◆ WHAT IS NEEDED
Can you write out each of the items below word for word, without changing anything?

═════ RECORDS ═════

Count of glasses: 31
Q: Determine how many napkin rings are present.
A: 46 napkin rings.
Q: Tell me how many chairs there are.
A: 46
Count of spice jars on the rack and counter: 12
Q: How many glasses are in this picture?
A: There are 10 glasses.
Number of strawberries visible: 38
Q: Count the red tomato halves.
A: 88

═════

◆ ANSWER IN FULL
Count of glasses: 31
Q: Determine how many napkin rings are present.
A: 46 napkin rings.
Q: Tell me how many chairs there are.
A: 46
Count of spice jars on the rack and counter: 12
Q: How many glasses are in this picture?
A: There are 10 glasses.
Number of strawberries visible: 38
Q: Count the red tomato halves.
A: 88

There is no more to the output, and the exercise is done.